Elle demeure prisonnière et surtout fortement exposée aux défaillances de sa nature même et ses méthodologies. Le temps consacré aux lectures ne dépasse jamais quelques minutes au bas mot, les articles se succédant l’un l’autre dans un temps record, l’un chassant l’autre, nous essoufflant et nous envahissant. D’où cette tentation chez les commanditaires de happer au vol l’attention des lecteurs potentiels, plus paresseux que jamais et pressés, libérés du devoir de l’effort, séduits par le sensationnalisme et le marketing fabulateur des sites douteux. N’est-ce pas le philosophe italien Umberto Ecco qui a lancé » ce propos lumineux : « Les réseaux sociaux ont donné le droit de parole à des légions d’imbéciles qui avant, ne parlaient qu’au bar et ne causaient aucun tort à la collectivité. On les faisait taire tout de suite. Aujourd’hui, ils ont le même droit de parole qu’un prix Nobel ». Peut-être ne souscris-je pas à cette lapidaire sentence ; mais reste-je convaincu de sa dimension nouvelle.
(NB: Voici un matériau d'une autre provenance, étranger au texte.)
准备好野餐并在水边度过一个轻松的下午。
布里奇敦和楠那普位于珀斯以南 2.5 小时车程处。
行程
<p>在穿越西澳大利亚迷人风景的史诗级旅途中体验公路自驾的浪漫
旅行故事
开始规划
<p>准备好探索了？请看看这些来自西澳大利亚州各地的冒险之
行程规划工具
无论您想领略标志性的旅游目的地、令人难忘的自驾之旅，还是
Le penseur italien la place avec gravité au cœur du débat qui secoue les sociétés démocratiques.
Or, l’inquiétant bouleversement des systèmes d’information, n’est pas tant l’irrépressible besoin des sociétés d’y accéder – au nom de ce sacré droit à l’information inscrit sur nos frontispices démocratiques – que des contenus douteux aujourd’hui déversés à tout bout de champ, y compris par les titres et les organes réputés sérieux et crédibles. Comme aussi la rapidité avec laquelle ils circulent tel un feu de paille irrémédiable. Le « droit de savoir » c’est bien entendu la liberté et celle-ci, en matière de presse, requiert chez le journaliste une responsabilité accrue… Lacordaire, ce personnage de la scène politique et religieuse française du XIXème siècle nous rappelait à cette évidence qui devrait figurer comme une devise sur le fronton de notre métier : « C’est la liberté qui opprime et la loi qui affranchit » ! Un journalisme sans règle de responsabilité, de conscience, est un journalisme d’oppression, voué à fourvoyer l’opinion et, partant, à renforcer le triomphe des fake-news qui incarnent la dictature du mensonge et détruisent nos systèmes démocratiques.
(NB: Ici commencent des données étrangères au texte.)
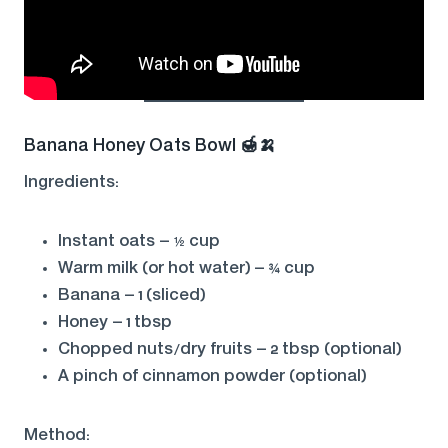
Banana Honey Oats Bowl
🍯🍌
Ingredients:
Instant oats – ½ cup
Warm milk (or hot water) – ¾ cup
Banana – 1 (sliced)
Honey – 1 tbsp
Chopped nuts/dry fruits – 2 tbsp (optional)
A pinch of cinnamon powder (optional)
Method:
Les tabloïds comme les sites qui regorgent dans la démesure et la quête désespérée du buzz, s’épuiseront longtemps et si vite, confrontés qu’ils sont à l’érosion peccamineuse d’un lectorat abusé, lassé et, comme l’on dit, exposé à un danger majeur : l’amenuisement de la pensée, la confusion et, ce faisant, le recul d’une certaine idée de la démocratie. Une manière de dichotomie s’instaure dans ce paysage médiatique asphyxié : à la diminution drastique et accélérée de la publicité, qui a jeté la presse dans un gouffre abyssal, correspond désormais l’instauration d’une culture du scandale, devenu la loi du genre, le paradigme incontournable, la stratégie du racolage et d’attrape-nigaud. Je veux dire une indigne culture du sensationnalisme avec recours à la calomnie, à l’obscénité même pourvu que ça choque et happe. Peu importe si la méthode ici nuit ou blesse et porte atteinte aux personnes ciblées, à ces milliers d’innocents fragilisés. En lançant en 1944 le journal « Combat », Albert Camus disait faisait sienne cette exigence : «…demander que les articles de fond aient du fond et que les nouvelles fausses ou douteuses ne soient pas présentées comme des nouvelles vraies » ! L’effort pour respecter cette exigence est colossal, tout comme l’exercice de recoupement qui est, en principe, notre religion.